Some China-watchers see a light at the end of the tunnel for the country's faltering economy. These optimists note that there are mounting signs that the government's stimulus efforts and in particular the flood of credit unleashed by the Central Bank last November are beginning to have an impact.
Hopeful signs have indeed appeared. Retail sales are still growing at a robust 16% annual rate. The Purchasing Managers Index, an indicator of the health of the manufacturing sector, rebounded into positive territory in March after falling for months, indicating that industrial output may be expanding again. Home sales are also showing signs of recovery, as is lending. Even the stock market, which had plunged by some two-thirds from its peak in 2007, has clawed back 25% in the last few months. (See pictures of China's investment in Africa.)
So, depending on whom you believe, the Chinese economy is bottoming out or even beginning to grow again. But if there's consensus that things are looking up for China in the short term, there's little agreement on two crucial questions that inevitably accompany these signs of life in the world's third-largest economy: will anyone but Chinese benefit from Beijing's apparent success in heading off the worst effects of the economic crisis? And, if the rebound is real, will it last?
For the pessimists these days among the majority the answers are "very little" and "no," respectively.
Some aspects of China's glimmers of economic turnaround do seem as though they might offer hope to the country's trading partners. Take car sales, which rose in March for the third straight month, once again making China the largest market for automobiles in the world, ahead of the U.S. Those statistics, you'd think, would bring a smile to the faces of executives at beleaguered American carmaker GM, whose success in China in recent years has been about the only bright spot in its funereal performance.
But as Columbia economic professor Nouriel Roubini pointed out in a recent report written for private clients, car sales in China have been "artificially boosted on a temporary basis by incentives" and so are unlikely to sustain their rise. Similarly, a spike in purchases of white goods in China's countryside was largely caused by discount vouchers supplied to consumers by Beijing, Roubini notes.
"My feeling is that China can't help other countries in the region," says Michael Pettis, a finance professor at Peking University. He says that China's trade surplus rose 42% on an annualized basis to a record $19 billion last month, despite the fact that the country's exports are declining at double-digit rates. That's because its imports are dropping even faster, boding ill for China's neighbors like Japan and Korea who rely on the U.S. consumer and now are desperately looking for alternative buyers of their goods.
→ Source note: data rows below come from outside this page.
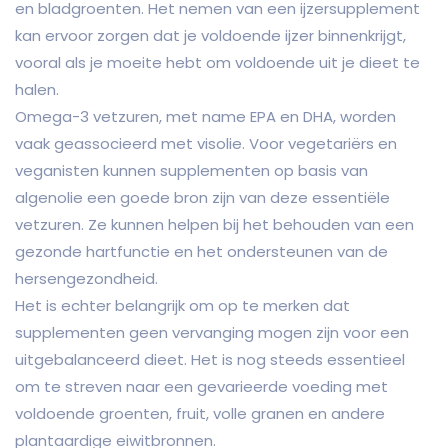
en bladgroenten. Het nemen van een ijzersupplement
kan ervoor zorgen dat je voldoende ijzer binnenkrijgt,
vooral als je moeite hebt om voldoende uit je dieet te
halen.
Omega-3 vetzuren, met name EPA en DHA, worden
vaak geassocieerd met visolie. Voor vegetariërs en
veganisten kunnen supplementen op basis van
algenolie een goede bron zijn van deze essentiële
vetzuren. Ze kunnen helpen bij het behouden van een
gezonde hartfunctie en het ondersteunen van de
hersengezondheid.
Het is echter belangrijk om op te merken dat
supplementen geen vervanging mogen zijn voor een
uitgebalanceerd dieet. Het is nog steeds essentieel
om te streven naar een gevarieerde voeding met
voldoende groenten, fruit, volle granen en andere
plantaardige eiwitbronnen.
Economists simply do not believe that tight-fisted and relatively poor Chinese consumers have the purchasing power to rescue China's economy, let alone the rest of the world. They're too busy saving for a rainy day. Beijing realizes that among consumers "household savings are high (and their consumption low) because of structural factors" says Roubini in his report, citing such factors as the lack of adequate health care and unemployment benefits, poor rural infrastructure and public services, lack of a proper social security system, and underdeveloped credit markets for mortgage and consumer finance. These all conspire to place an almost insurmountable drag on the government's efforts to get its consumers to open their wallets. Domestic consumption accounts for about one-third of China's GDP, compared with around 70% in the U.S.
That situation can be changed over time with appropriate policies, Roubini notes, but the government has been "woefully slow" to implement them. In the months ahead, China's economy will instead be driven by the government's $585 billion stimulus spending program and easy credit. This may prove to be enough to stave off a major economic contraction, but government measures alone will not rekindle high growth rates.
CLSA analyst Chris Wood says that recent improvements in China's economy can be attributed partly to a surge in bank lending that began in November. This, he notes, could only happen in an authoritarian country such as China, where the government can and did order the banks to lend. "The bottom line is that if this was a purely capitalist system, [lending] would be slowing," Wood says. Stimulus spending over the next three months will continue to boost economic activity, Wood says, but the impact will start to wear off later in the year. Absent a recovery in China's hugely important export sector, "the bigger risk in China is of a 'W' shaped outcome," Wood says. In other words, after a brief, stimulus-driven spike, the economy will resume its downward track later in the year. Inevitably, growth will return. But Wood says a second downturn could be perilous and deep if current government measures artificially and temporarily prop up marginal manufacturers that otherwise would go bust (China's total production capacity exceeds domestic demand by a factor of 10), and if tens of billions of dollars in loans now being made on Beijing's command go bad.
Pettis of Peking University says China's economic problems are just beginning rather than beginning to end. "There's no letter in the alphabet that could be used to describe where I think the Chinese economy is going," he says, arguing that it will be many years before the global trade imbalances that caused the current crisis are redressed. In the meantime, China will get little help from the world nor will China be of much help to the rest of the planet.